▸ QUOTED PASSAGE:

══════════

# river hunting



## swamptromper (Sep 10, 2006)

What is the regs regarding river hunting is it only limited to waterfowl ?

Deer ?


----------



## malainse (Sep 2, 2002)

Page 15 of the guide:

Float Hunting
Hunting and trapping are exclusive rights of landowners bordering
the waterways and their invited guests. You must secure permission
from the landowner before float hunting or setting traps along those
waterways that are protected by the recreational trespass law.
You may float hunt and trap on and along waterways that are
surrounded by public land and open to hunting.

If hunting from a boat: pg 26

A firearm transported in a motor-propelled boat or sailboat
must be unloaded in both barrel and magazine when the motor is
operating or the boat is under sail and may not be loaded until the
momentum of the boat has ceased. Firearms must be unloaded in
the barrel, and all arrows must be in a quiver when a hunter is afield
outside the legal hunting hours.


----------



## Alexx (Sep 12, 2008)

If you own a property with a river frontage, Do you still have to get a permission from the other owner even if you are hunting on your property.?


----------



## malainse (Sep 2, 2002)

Alexx said:


> If you own a property with a river frontage, Do you still have to get a permission from the other owner even if you are hunting on your property.?


Just need permission from the land you are hunting. If float hunting the same applies. Only need permission from one of the property owners or have it be state land. But, then can only hunt/discharge firearm from that side of he river.


----------



## malainse (Sep 2, 2002)

Riparian rights on a river go to the center "thread" of said river. Not to the far shoreline. The center would then be the property line for hunting/ trapping. So, can hunt on permission side of the river just same as you could on land. 

Please provide me with legal opinion/ruling/law that states otherwise as I am not aware of any ? I have been wrong before...


----------



## hunting man (Mar 2, 2005)

2PawsRiver said:


> Actually I believe if you are hunting the river you have to have permission from property owners on both sides.


I dont think the neighbor can say what I can hunt on my side of the river bank.


----------



## JWICKLUND (Feb 13, 2005)

══════════

▸ DATA PROVIDED:

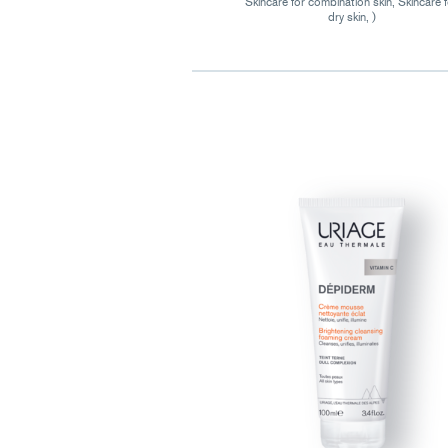
Skincare for combination skin, Skincare 
dry skin, )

══════════

▸ SET OF TASKS:
1) In the river hunting thread, quote the text from "Please provide me" up to and including "(Mar 2, 2005)".
2) Using the river hunting thread, decide whether each statement agrees with it. Answer yes or no, and quote the words that settle it.
(a) A firearm carried in a motor-propelled boat must be unloaded while the motor is operating.
(b) Riparian rights on a river reach to the far shoreline.
(c) Float hunting is allowed on waterways that are surrounded by public land and open to hunting.
3) Carry on the river hunting thread from its final line.

▸ TASK RESPONSES:
1)
Please provide me with legal opinion/ruling/law that states otherwise as I am not aware of any ? I have been wrong before...


----------



## hunting man (Mar 2, 2005)

2)
(a) Yes: "must be unloaded in both barrel and magazine when the motor is operating"
(b) No: "Not to the far shoreline."
(c) Yes: "You may float hunt and trap on and along waterways that are surrounded by public land and open to hunting."

3)
Riparian rights are essentially property rights of the land owner. Riparian rights only apply to property that abuts the water. They are not transferable. Besides the property rights, riparian rights give the land owner exclusive hunting/trapping rights to the middle or thread of the river on the side in which they own land. Temporary or periodically exposed bottomlands are also afforded protection under riparian rights and is defined as the land between the waters edge and the high water mark. 
While wading a river or stream, it is legal to get out of the river and walk onto someones land provided you walk a route as closely proximate to the clearly defined bank as possible when necessary to avoid a natural or artificial hazard or obstructions and then re-enter the water.


----------



## YZman (Mar 4, 2004)

> While wading a river or stream, it is legal to get out of the river and walk onto someones land provided you walk a route as closely proximate to the clearly defined bank as possible when necessary to avoid a natural or artificial hazard or obstructions and then re-enter the water.


Should be (I know jwicklund knows this; this is for lurkers):

While wading a NAVIGABLE river or stream, it is legal to get out of the river and walk onto someones land provided you walk a route as closely proximate to the clearly defined bank as possible when necessary to avoid a natural or artificial hazard or obstructions and then re-enter the water.

yzman


----------



## boehr (Jan 31, 2000)

malainse said:


> Riparian rights on a river go to the center "thread" of said river. Not to the far shoreline. The center would then be the property line for hunting/ trapping. So, can hunt on permission side of the river just same as you could on land.
> 
> Please provide me with legal opinion/ruling/law that states otherwise as I am not aware of any ? I have been wrong before...


Correct.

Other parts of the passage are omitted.